The 18-year-old Sazerac Rye from Kentucky has been named the finest dram in the world, according to the 2010 edition of the definitive Whisky Bible.
Rye whiskies - a favourite during the Wild West era - were nearly killed off when Prohibition turned America onto cheaper and milder bourbons.
But the amber chestnut Sazerac has proven that they are back, reportedly beating 3,850 other whiskies and setting a new worldwide standard for rye whisky.
From the Buffalo Trace distillery, the Sazerac - celebrated for its oak, leather and molasses overtones with hints of mint and eucalyptus - is described as "reaching previously unknown heights," by Whisky Bible author Jim Murray.

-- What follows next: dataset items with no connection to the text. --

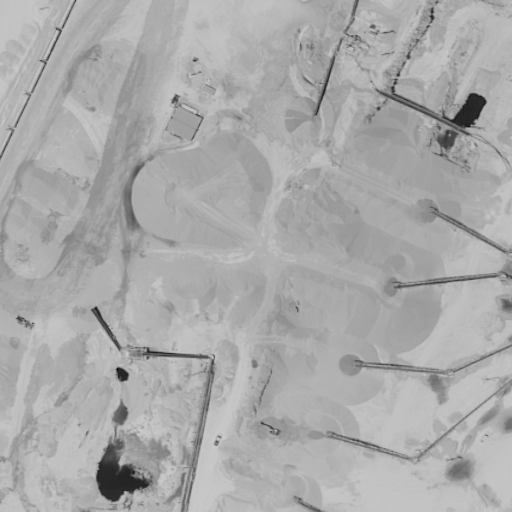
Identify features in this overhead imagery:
road: (44, 95)
quarry: (256, 256)
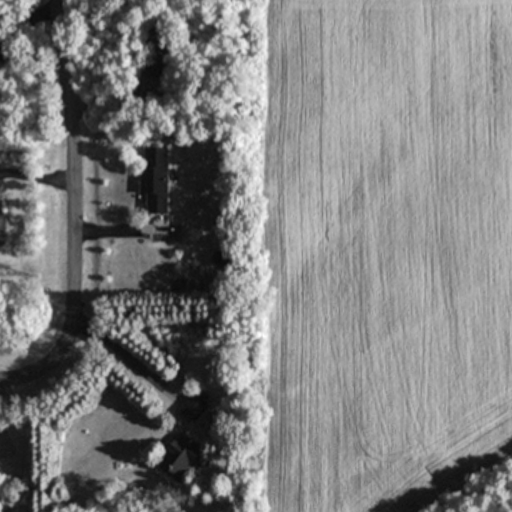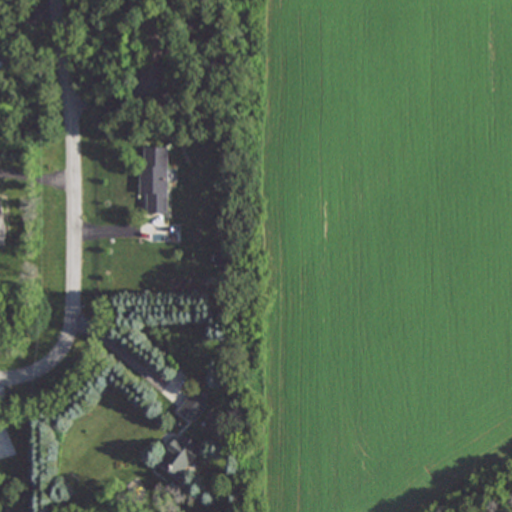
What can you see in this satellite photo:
building: (152, 66)
building: (153, 66)
road: (74, 162)
road: (37, 175)
building: (154, 178)
building: (155, 178)
building: (2, 224)
building: (2, 224)
road: (128, 359)
road: (50, 372)
building: (192, 407)
building: (192, 407)
building: (180, 454)
building: (181, 454)
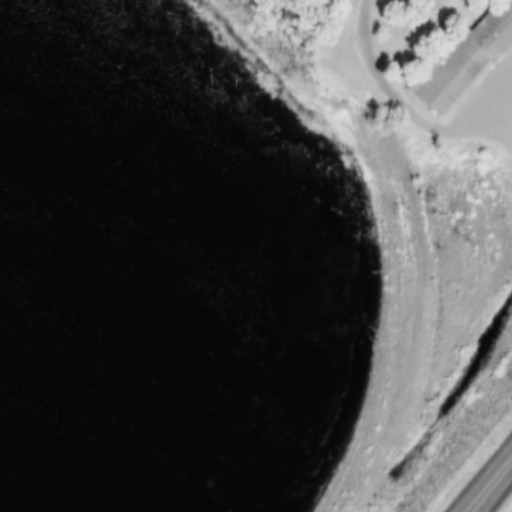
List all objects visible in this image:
building: (439, 9)
building: (452, 52)
building: (463, 63)
road: (373, 88)
road: (481, 98)
road: (500, 107)
road: (475, 459)
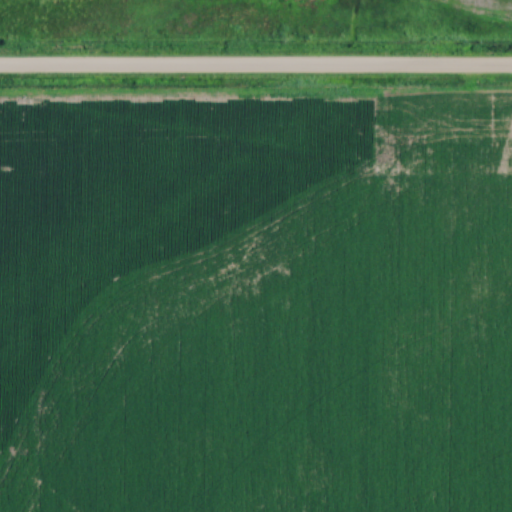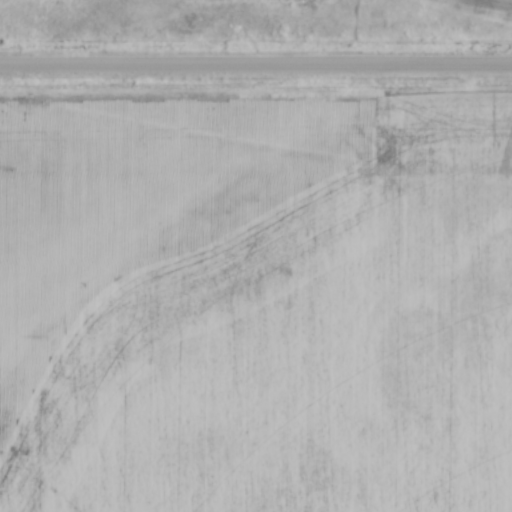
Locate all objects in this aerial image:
road: (255, 63)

Second place went to the Ardbeg Supernova, from the Hebridean island of Islay - the 'smokiest dram ever made,' according to some - which has dominated the award for the past three years.
Third place went to a newcomer whisky from Bangalore, Amrut Fusion, scoring 97 out of 100.
Murray's conclusions show that Scotland is no longer the de facto source for the finest whiskies, and his review of the "mystically complex" Amrut acknowledges India as a major whisky manufacturer.
Some sections of the Scottish whisky industry need to raise their game, Mr Murray told UK newspaper the Independent.
"There is still a sneering attitude in some quarters that, if it is not made in Scotland, then somehow it is not proper whisky," he said.
"I don't think the Scottish have a lot to be complacent about at the moment... While the best is still exceptional, there is a lot of Scottish whisky out there which is really not good at all."
Mr Murray hopes that the arrival of pre-eminent Indian whiskey will act as a wake-up call for the Scotch whisky distilleries.
Asia's reputation for whisky manufacturing continues to grow. Last year, the Japanese malt Yoichi was named the best in the world by Whisky Magazine.